◆ Problem requirements ◆
Give again, word for word, the lines below that run from the line with "30. 3. 2019 |" through the line with "COMUNICAÇÕES". Drop the pictures.

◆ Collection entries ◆
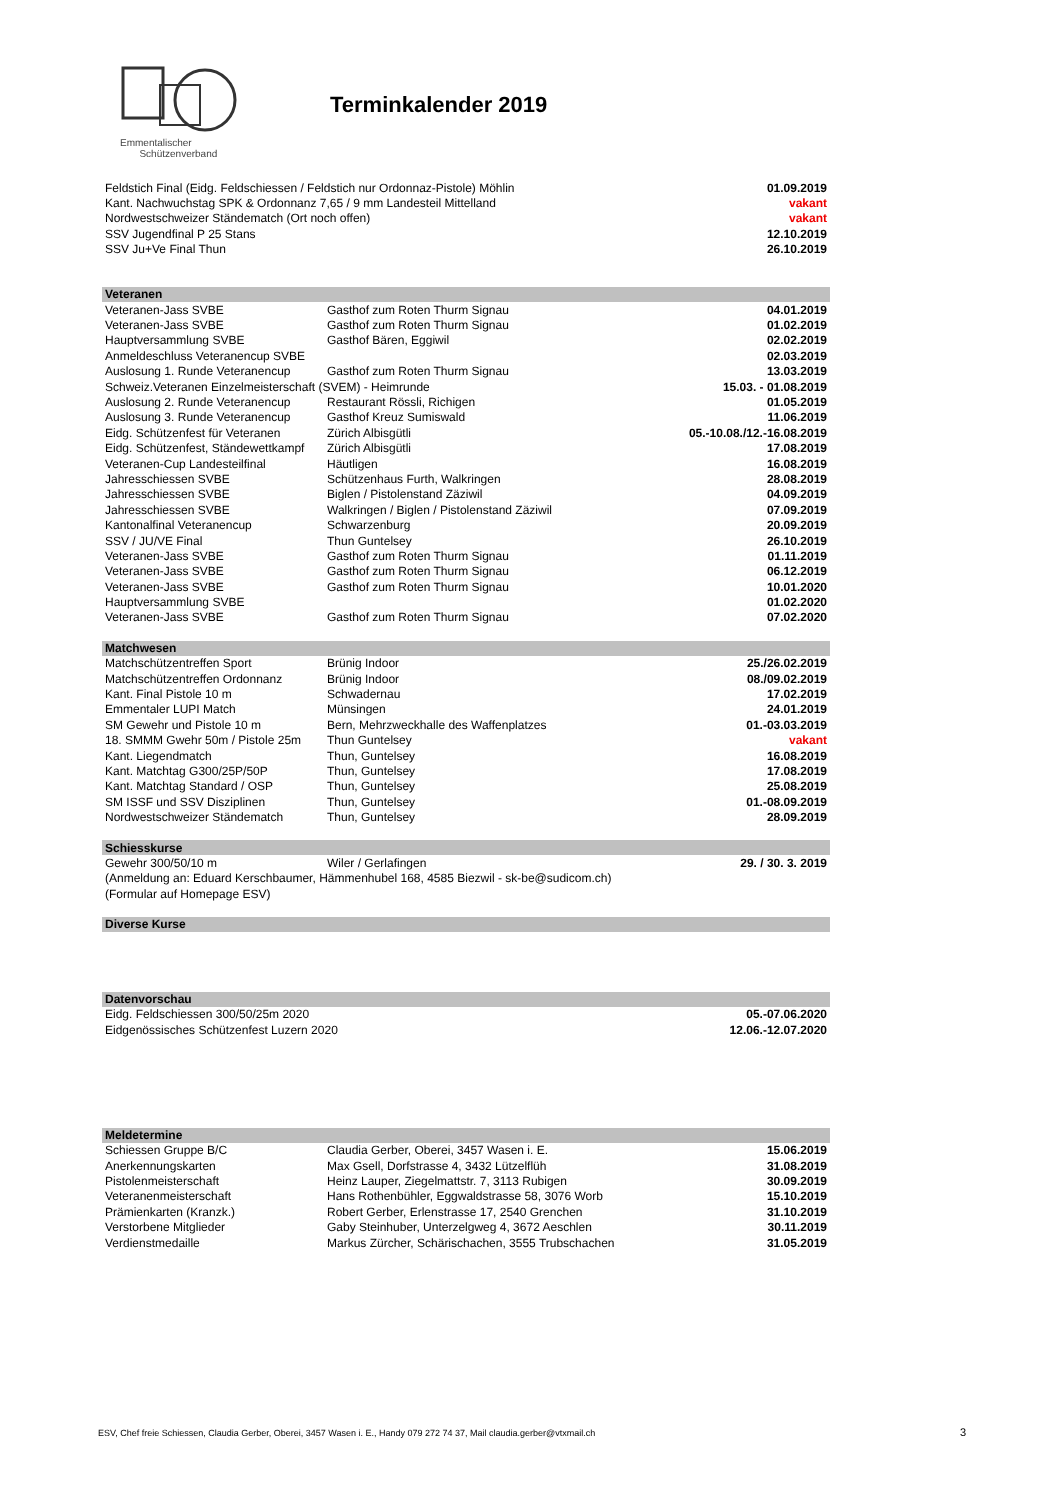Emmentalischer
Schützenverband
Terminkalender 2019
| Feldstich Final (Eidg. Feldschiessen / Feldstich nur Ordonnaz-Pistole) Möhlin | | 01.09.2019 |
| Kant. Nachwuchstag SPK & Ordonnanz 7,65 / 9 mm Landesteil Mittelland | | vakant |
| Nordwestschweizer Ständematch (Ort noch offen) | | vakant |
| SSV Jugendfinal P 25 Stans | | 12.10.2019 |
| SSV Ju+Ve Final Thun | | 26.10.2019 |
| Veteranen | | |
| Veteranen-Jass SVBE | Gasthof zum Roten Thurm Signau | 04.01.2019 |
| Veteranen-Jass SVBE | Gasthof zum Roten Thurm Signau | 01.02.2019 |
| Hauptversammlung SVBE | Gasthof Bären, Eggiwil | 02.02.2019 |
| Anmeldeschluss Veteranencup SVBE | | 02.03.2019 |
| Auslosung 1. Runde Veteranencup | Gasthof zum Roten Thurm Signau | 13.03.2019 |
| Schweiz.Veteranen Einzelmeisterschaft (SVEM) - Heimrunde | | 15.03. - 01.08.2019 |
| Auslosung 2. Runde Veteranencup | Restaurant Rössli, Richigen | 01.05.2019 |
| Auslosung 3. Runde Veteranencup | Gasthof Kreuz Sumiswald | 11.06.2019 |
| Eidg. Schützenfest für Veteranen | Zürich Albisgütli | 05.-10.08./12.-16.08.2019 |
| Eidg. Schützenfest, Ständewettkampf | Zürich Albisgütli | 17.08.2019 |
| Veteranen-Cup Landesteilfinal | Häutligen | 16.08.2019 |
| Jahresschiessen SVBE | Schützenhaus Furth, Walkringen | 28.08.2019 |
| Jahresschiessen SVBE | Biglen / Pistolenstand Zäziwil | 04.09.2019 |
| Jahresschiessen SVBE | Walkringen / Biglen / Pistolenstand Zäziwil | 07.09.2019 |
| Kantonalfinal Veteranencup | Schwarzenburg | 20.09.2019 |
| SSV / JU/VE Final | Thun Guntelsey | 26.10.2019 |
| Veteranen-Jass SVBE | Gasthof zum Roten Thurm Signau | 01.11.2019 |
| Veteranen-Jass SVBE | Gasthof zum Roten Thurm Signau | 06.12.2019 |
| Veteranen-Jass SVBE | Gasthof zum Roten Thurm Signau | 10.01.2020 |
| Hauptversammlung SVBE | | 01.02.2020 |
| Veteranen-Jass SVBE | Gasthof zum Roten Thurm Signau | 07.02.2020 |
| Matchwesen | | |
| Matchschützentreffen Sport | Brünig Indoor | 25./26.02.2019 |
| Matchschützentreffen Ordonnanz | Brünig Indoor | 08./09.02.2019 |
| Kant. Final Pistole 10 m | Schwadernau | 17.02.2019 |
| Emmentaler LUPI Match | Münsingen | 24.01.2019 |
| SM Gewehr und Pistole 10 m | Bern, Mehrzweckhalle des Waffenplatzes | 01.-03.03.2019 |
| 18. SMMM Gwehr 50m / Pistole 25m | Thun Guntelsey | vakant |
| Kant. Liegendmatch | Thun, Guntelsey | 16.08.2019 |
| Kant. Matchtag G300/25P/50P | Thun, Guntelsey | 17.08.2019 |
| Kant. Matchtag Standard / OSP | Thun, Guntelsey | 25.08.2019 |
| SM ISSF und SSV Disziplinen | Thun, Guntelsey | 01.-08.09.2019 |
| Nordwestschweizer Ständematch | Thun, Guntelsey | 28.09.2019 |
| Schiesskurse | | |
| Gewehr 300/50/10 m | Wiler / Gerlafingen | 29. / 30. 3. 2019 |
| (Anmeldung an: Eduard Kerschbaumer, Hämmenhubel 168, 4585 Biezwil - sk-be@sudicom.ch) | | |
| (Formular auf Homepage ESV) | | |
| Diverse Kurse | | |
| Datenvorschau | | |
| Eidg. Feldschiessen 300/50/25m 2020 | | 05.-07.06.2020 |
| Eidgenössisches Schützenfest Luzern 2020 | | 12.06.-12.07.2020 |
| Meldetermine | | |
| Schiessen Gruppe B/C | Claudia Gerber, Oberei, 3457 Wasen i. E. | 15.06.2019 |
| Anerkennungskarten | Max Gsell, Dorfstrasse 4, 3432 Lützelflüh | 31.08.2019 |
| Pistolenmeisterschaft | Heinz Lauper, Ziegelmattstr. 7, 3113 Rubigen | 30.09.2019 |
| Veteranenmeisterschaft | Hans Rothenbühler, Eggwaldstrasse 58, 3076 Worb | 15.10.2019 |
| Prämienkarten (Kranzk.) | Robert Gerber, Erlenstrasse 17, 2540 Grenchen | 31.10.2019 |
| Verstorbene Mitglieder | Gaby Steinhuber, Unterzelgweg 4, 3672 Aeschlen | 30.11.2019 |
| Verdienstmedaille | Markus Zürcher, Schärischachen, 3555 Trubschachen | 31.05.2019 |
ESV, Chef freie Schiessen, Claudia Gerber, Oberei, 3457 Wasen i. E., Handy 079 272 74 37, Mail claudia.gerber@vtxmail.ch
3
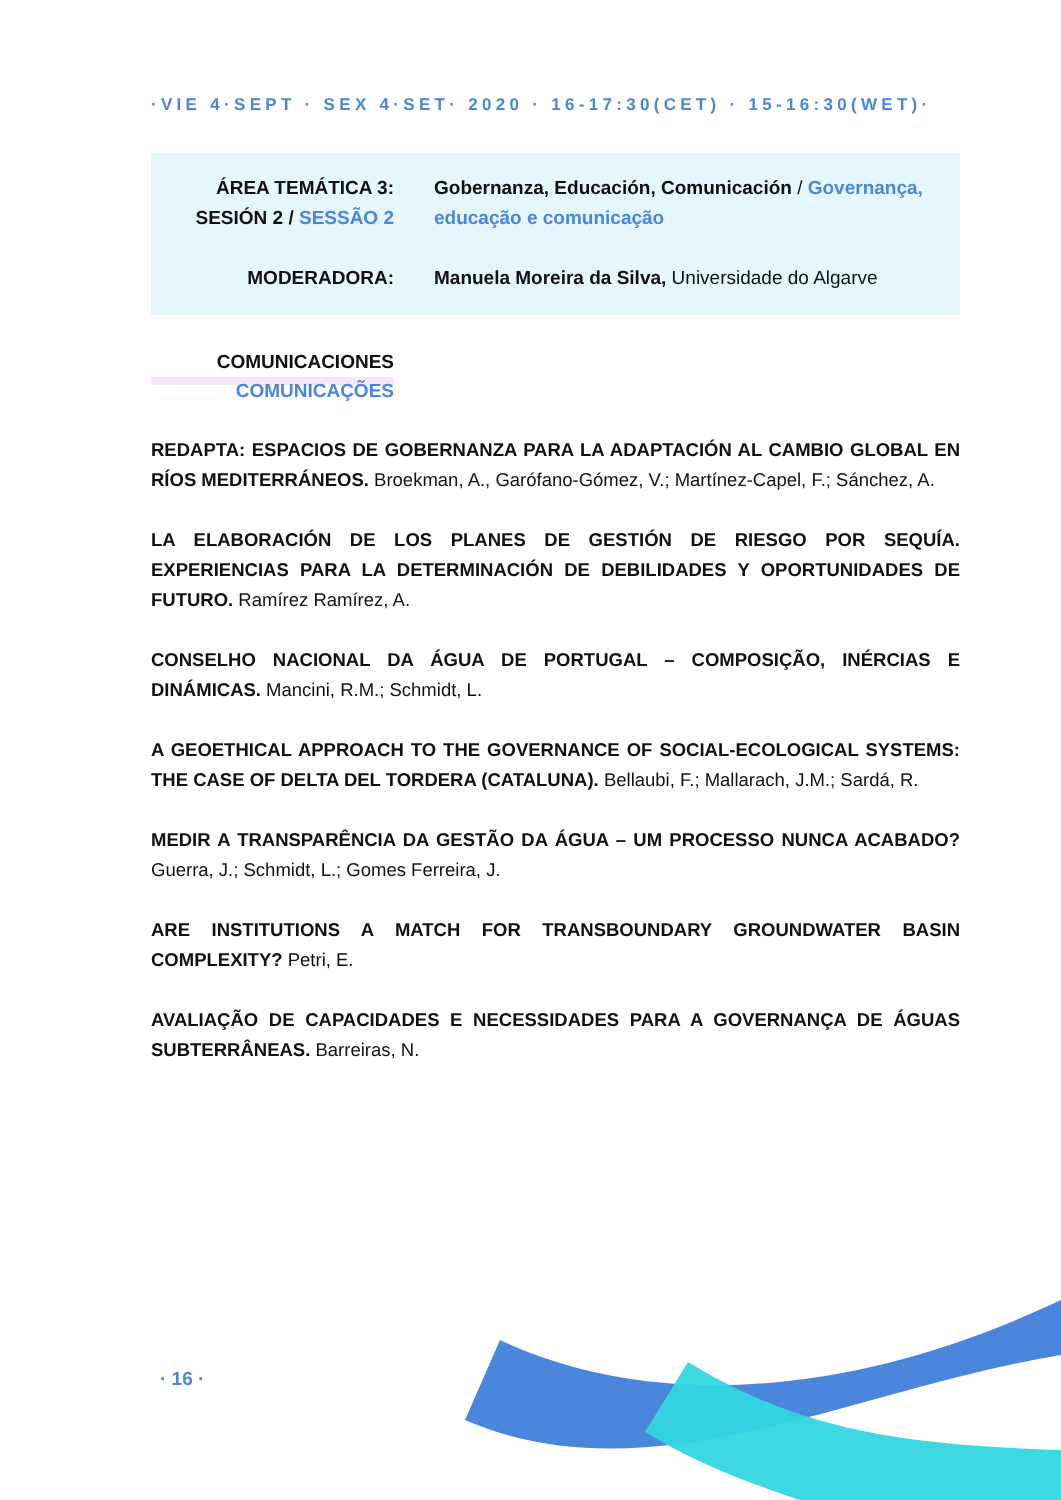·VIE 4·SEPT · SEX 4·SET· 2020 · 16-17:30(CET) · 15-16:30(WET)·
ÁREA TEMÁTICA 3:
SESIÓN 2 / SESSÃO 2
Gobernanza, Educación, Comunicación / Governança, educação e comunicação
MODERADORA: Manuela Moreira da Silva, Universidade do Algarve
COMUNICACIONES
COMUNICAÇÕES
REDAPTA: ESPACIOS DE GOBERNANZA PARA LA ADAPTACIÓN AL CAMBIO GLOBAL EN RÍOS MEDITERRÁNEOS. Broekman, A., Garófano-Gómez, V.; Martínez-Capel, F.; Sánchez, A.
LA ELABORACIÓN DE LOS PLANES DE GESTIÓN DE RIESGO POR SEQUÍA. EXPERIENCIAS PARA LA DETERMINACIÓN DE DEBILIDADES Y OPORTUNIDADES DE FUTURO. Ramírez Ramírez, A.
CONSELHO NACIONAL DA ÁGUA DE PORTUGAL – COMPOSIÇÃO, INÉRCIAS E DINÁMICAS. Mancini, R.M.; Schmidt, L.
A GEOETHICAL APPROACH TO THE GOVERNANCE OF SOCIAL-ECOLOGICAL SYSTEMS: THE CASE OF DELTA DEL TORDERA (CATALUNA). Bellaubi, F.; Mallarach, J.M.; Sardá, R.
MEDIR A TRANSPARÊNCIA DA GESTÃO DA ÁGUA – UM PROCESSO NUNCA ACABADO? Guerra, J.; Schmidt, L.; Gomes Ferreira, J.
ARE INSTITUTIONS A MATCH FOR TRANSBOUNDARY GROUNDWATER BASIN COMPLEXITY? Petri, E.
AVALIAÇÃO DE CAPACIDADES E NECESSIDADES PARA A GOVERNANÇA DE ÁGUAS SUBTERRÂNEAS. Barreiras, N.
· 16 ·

◆ Problem solution ◆
| Gewehr 300/50/10 m | Wiler / Gerlafingen | 29. / 30. 3. 2019 |
| (Anmeldung an: Eduard Kerschbaumer, Hämmenhubel 168, 4585 Biezwil - sk-be@sudicom.ch) | | |
| (Formular auf Homepage ESV) | | |
| Diverse Kurse | | |
| Datenvorschau | | |
| Eidg. Feldschiessen 300/50/25m 2020 | | 05.-07.06.2020 |
| Eidgenössisches Schützenfest Luzern 2020 | | 12.06.-12.07.2020 |
| Meldetermine | | |
| Schiessen Gruppe B/C | Claudia Gerber, Oberei, 3457 Wasen i. E. | 15.06.2019 |
| Anerkennungskarten | Max Gsell, Dorfstrasse 4, 3432 Lützelflüh | 31.08.2019 |
| Pistolenmeisterschaft | Heinz Lauper, Ziegelmattstr. 7, 3113 Rubigen | 30.09.2019 |
| Veteranenmeisterschaft | Hans Rothenbühler, Eggwaldstrasse 58, 3076 Worb | 15.10.2019 |
| Prämienkarten (Kranzk.) | Robert Gerber, Erlenstrasse 17, 2540 Grenchen | 31.10.2019 |
| Verstorbene Mitglieder | Gaby Steinhuber, Unterzelgweg 4, 3672 Aeschlen | 30.11.2019 |
| Verdienstmedaille | Markus Zürcher, Schärischachen, 3555 Trubschachen | 31.05.2019 |
ESV, Chef freie Schiessen, Claudia Gerber, Oberei, 3457 Wasen i. E., Handy 079 272 74 37, Mail claudia.gerber@vtxmail.ch
3
·VIE 4·SEPT · SEX 4·SET· 2020 · 16-17:30(CET) · 15-16:30(WET)·
ÁREA TEMÁTICA 3:
SESIÓN 2 / SESSÃO 2
Gobernanza, Educación, Comunicación / Governança, educação e comunicação
MODERADORA: Manuela Moreira da Silva, Universidade do Algarve
COMUNICACIONES
COMUNICAÇÕES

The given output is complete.